La technologie Blockchain est actuellement testée par quelques acteurs de l’industrie, dont De Beers qui travaille au développement d’une solution pour l’industrie. Selon nous, cette blockchain de l’industrie diamantaire viendra compléter les mesures actuelles, comme le Kimberley Process, en proposant un dossier infalsifiable et immuable du parcours d’un diamant dans toute la chaîne de valeur. Elle a le pouvoir de changer les règles du jeu pour l’industrie en abordant certains des grands thèmes de discussion de la chaîne d’approvisionnement.

Elle va favoriser une confiance constante des consommateurs dans les diamants, en organisant un seul grand-livre central contenant un dossier immuable du parcours d’un diamant dans toute la chaîne de valeur et en garantissant son authenticité.

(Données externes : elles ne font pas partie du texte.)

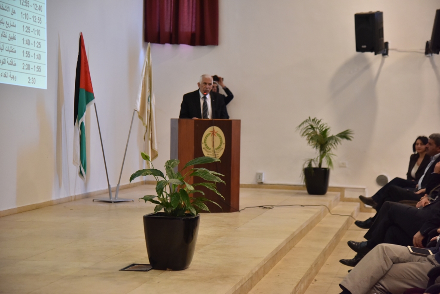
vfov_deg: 18.2
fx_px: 917
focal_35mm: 75
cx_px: 220
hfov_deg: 27.0
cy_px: 147
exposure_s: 1/125
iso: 2000
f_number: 4
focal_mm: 75
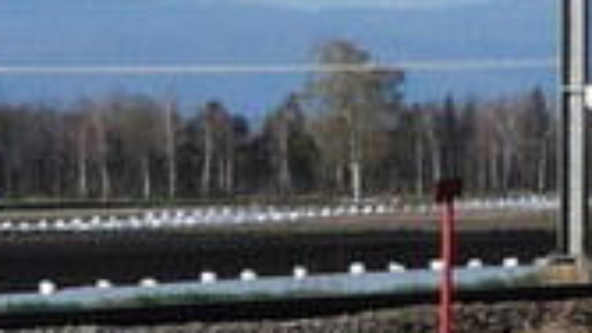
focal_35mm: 339
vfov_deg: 3.6
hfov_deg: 6.1
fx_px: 5322
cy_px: -181
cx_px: 1439
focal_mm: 8.5
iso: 100
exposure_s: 1/500
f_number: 6.3
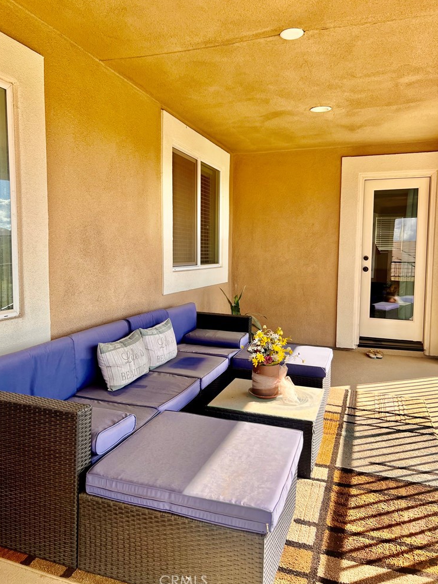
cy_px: 286
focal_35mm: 27
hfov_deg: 51.4
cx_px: 212
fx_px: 455
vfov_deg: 65.3
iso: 50
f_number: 1.5
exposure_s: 1/982
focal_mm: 5.7
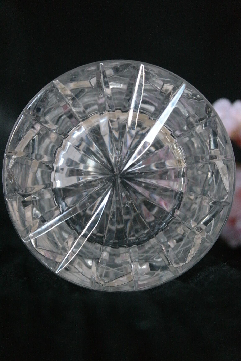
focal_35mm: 49
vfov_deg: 40.3
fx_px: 492
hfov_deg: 27.5
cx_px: 120
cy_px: 180
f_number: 4.5
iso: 1600
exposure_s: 1/60
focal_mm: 32
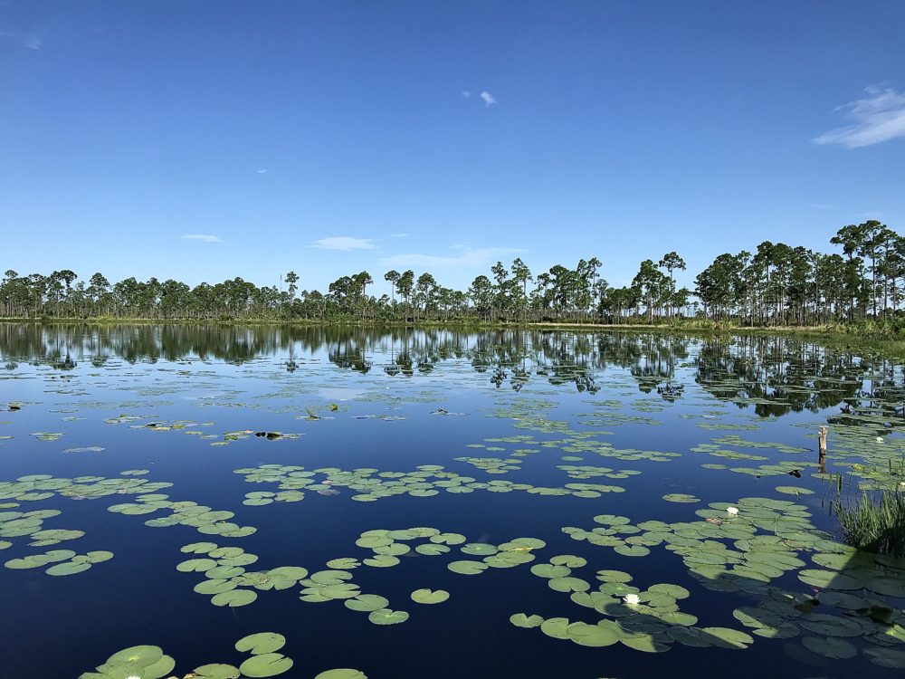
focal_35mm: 28
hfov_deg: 63.4
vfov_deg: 49.7
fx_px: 732
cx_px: 452
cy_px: 340
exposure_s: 1/2660
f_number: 1.8
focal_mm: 3.99
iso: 20
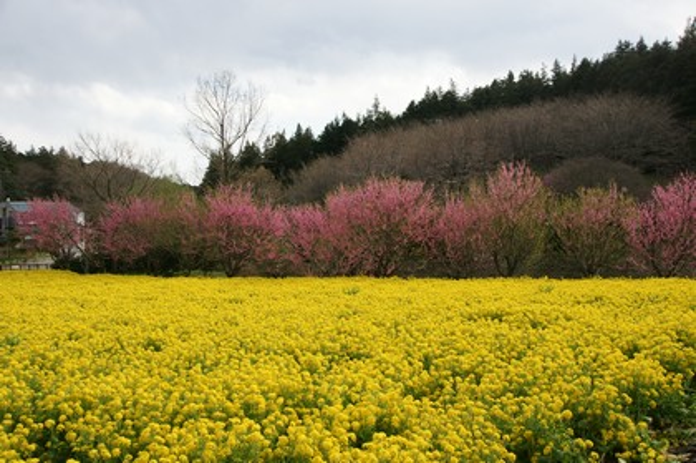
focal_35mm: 30
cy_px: 232
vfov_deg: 43.5
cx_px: 348
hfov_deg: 62.0
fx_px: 579
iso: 200
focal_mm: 20
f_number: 5.6
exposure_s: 1/500
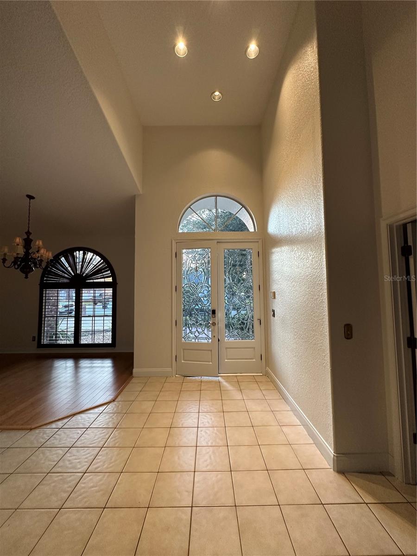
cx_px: 208
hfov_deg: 85.7
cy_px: 278
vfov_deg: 102.1
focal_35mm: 14
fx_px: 225
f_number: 2.2
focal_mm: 2.22
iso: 250
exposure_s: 1/120
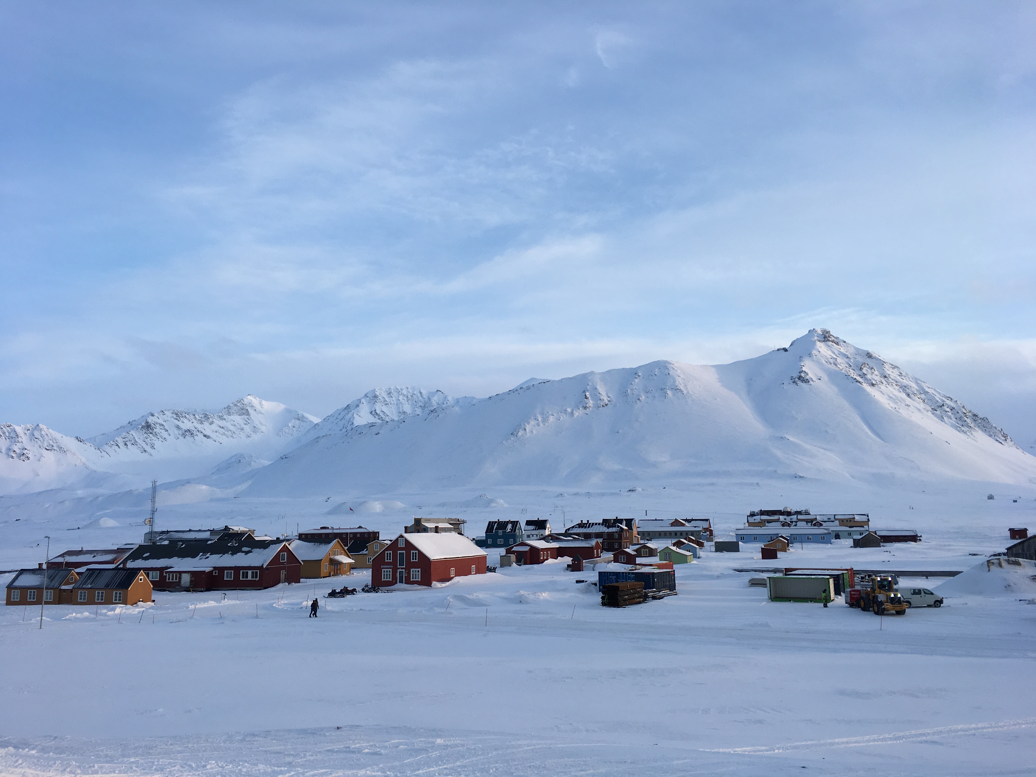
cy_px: 388
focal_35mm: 29
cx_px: 518
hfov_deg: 61.7
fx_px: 868
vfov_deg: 48.2
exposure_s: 1/663
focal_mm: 4.15
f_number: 2.2
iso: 25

La génération Y participe à la hausse de la demande de synthétiques, cédant aux arguments de ses producteurs qui assurent que leurs diamants ne sont pas associés à l’exploitation de la main-d’œuvre et qu’ils ne nuisent pas à l’environnement. Est-ce un problème pour vous ?

Il est regrettable que les publicités pour les synthétiques profitent de la détresse du secteur de l’extraction artisanale pour promouvoir leurs propres intérêts. En se coupant de l’ASM, les producteurs de synthétiques portent atteinte au moyen de subsistance de plus de 1,5 million de personnes qui travaillent dans le secteur et c’est une question importante. La marginalisation du secteur ne constitue pas une pratique commerciale responsable et ne favorise pas non plus le développement social.

La réponse, ce n’est pas de punir l’ASM, c’est de l’amener jusque dans l’économie formelle, en s’assurant que les creuseurs soient correctement payés, qu’ils travaillent dans un environnement sûr et salubre et que leurs efforts soient respectueux de l’environnement. C’est l’essence même de la DDI.